Strider makes himself untrustworthy from the start, by dropping hints about Frodo’s name: “I am very pleased to meet you, Master—Underhill, if old Butterbur got your name right.” This brings to mind the name of Baggins, and the reader wonders if any fellows on black horses have been asking for Baggins in Bree. Then, while Frodo is up on the table distracting Pippin’s audience, he feels exactly what he has felt previously in the presence of the Black Riders—the temptation, apparently from outside himself, to put on the Ring.

In short, even before the meeting with Strider, the letter from Gandalf, and the actual attack on the Inn, the Black Riders are everywhere in Bree.
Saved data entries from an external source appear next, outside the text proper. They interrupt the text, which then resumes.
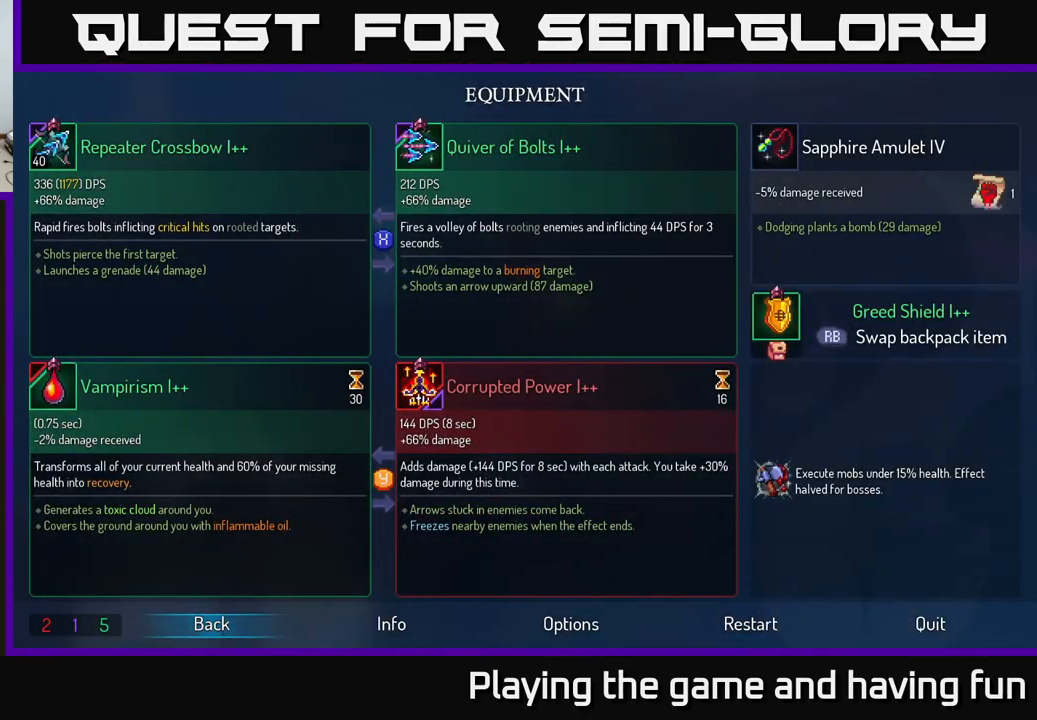
{"buttons": [], "left_stick": "center", "right_stick": "center", "events": []}
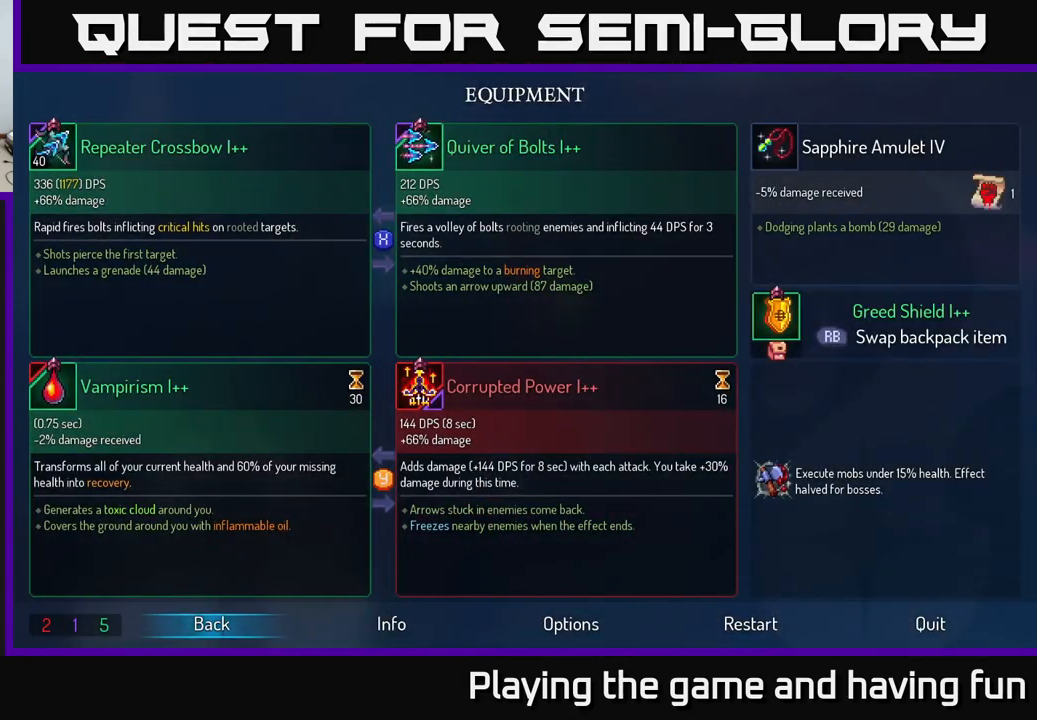
{"buttons": [], "left_stick": "center", "right_stick": "center", "events": []}
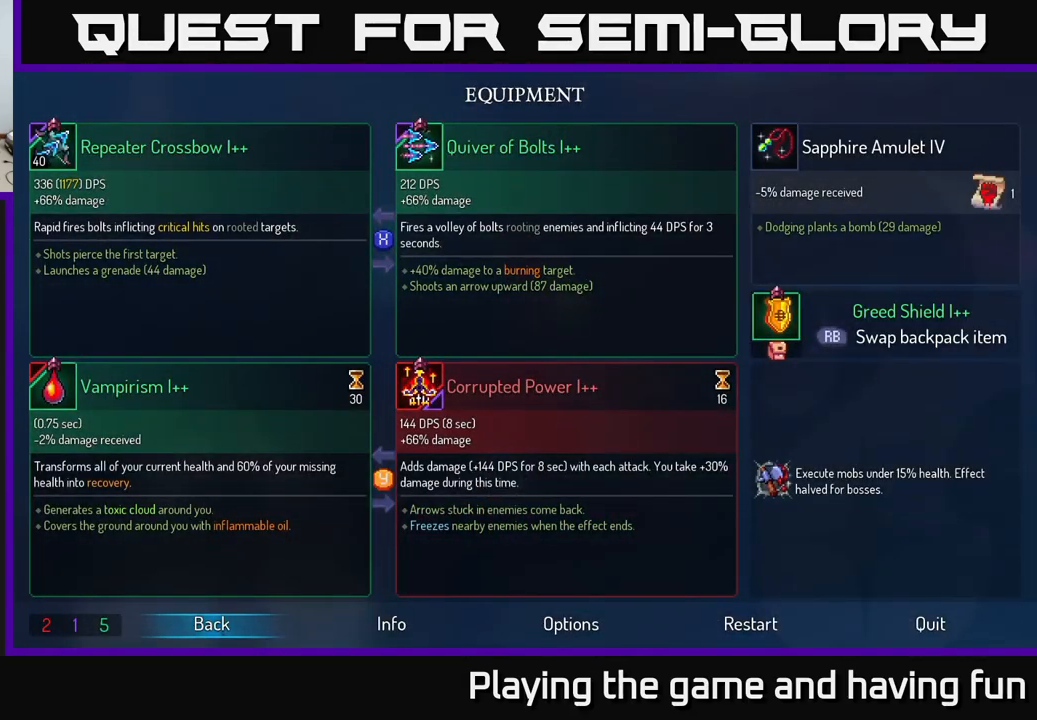
{"buttons": [], "left_stick": "center", "right_stick": "center", "events": []}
The unusual thing about the way Tolkien brings this to the reader’s awareness, however, is that he almost never mentions them directly. (The one blunt exception to this is Sam’s thoughts about them.) Just as the Riders are unseen, they are unspoken; and this adds power to the reader’s fears and suspicions about them. It is Tolkien’s subtle playing with the reader’s expectations that makes them invisibly present even at the merriest moment in the inn’s common room.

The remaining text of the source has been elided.